SC - RE: Ruzzige Cake
Olwen the Odd
olwentheodd at hotmail.com
Fri Oct 6 08:10:17 PDT 2000
Please post the recipe.
olwen
>From: "Hupman, Laurie" <LHupman at kenyon.com>
>Reply-To: sca-cooks at ansteorra.org
>To: "'sca-cooks at ansteorra.org'" <sca-cooks at ansteorra.org>
>Subject: SC - RE: Ruzzige Cake
>Date: Thu, 5 Oct 2000 17:35:04 -0400
>
>I did make this for a feast last May. It took several tries before I
>finally came up with a recipe I was happy with; naturally it's at home and
>I'm not.

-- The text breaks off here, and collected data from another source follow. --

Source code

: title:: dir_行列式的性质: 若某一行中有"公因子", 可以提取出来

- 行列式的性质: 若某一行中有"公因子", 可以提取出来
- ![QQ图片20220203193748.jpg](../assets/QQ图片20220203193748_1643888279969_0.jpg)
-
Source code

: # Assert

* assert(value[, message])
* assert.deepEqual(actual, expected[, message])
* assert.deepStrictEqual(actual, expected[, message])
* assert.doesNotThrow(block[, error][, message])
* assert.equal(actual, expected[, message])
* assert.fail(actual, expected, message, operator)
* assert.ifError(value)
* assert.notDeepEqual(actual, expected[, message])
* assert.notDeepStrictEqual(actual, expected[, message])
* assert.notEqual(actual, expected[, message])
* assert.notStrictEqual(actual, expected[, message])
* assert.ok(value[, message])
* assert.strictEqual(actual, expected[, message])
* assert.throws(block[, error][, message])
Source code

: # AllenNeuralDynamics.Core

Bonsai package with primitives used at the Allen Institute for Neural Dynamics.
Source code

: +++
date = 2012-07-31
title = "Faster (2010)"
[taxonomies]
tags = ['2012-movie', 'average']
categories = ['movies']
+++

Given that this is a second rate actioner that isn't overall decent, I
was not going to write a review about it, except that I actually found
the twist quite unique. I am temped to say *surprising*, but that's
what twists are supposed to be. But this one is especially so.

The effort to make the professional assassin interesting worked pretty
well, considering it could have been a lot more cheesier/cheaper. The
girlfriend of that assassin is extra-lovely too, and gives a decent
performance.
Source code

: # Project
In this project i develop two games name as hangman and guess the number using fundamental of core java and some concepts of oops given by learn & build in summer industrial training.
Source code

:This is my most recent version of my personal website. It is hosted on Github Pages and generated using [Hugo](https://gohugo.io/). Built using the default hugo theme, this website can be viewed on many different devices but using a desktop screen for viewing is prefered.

I'll gladly post it tomorrow if anybody is still interested.
>
>The result was somewhat pizza-like: a flat bread crust topped with the
>egg,
>cheese and herb filling. I seem to recall that I ended up using a
>flour-oil-water mix to get the crust because I was becoming increasingly
>frustrated with the flour and egg mess. I also omitted the flowers, since
>I
>couldn't get them to survive the baking process.
>
>Rose
>
>------------------------------
>
>Date: Thu, 05 Oct 2000 20:15:01 GMT
>From: "Olwen the Odd" <olwentheodd at hotmail.com>
>Subject: Re: SC - dayboard (Ruzzige cake; Buch von guter Speise #52)
>
>have you MADE this? It sounds interesting enough to give it a try. I can
>imagine several ways the final product would look (having no measures) and
>the type of cheese used would do a lot of flavor and texture changing as
>well as the bread used (leven/unleven/fresh/dry). As for me, I imagine the
>"leaf of egg" is something akin to crepe.
>
>Perhaps this weekend I may give this a couple of tries using different
>ingredients. If I end up with anything good, I'll post to the list.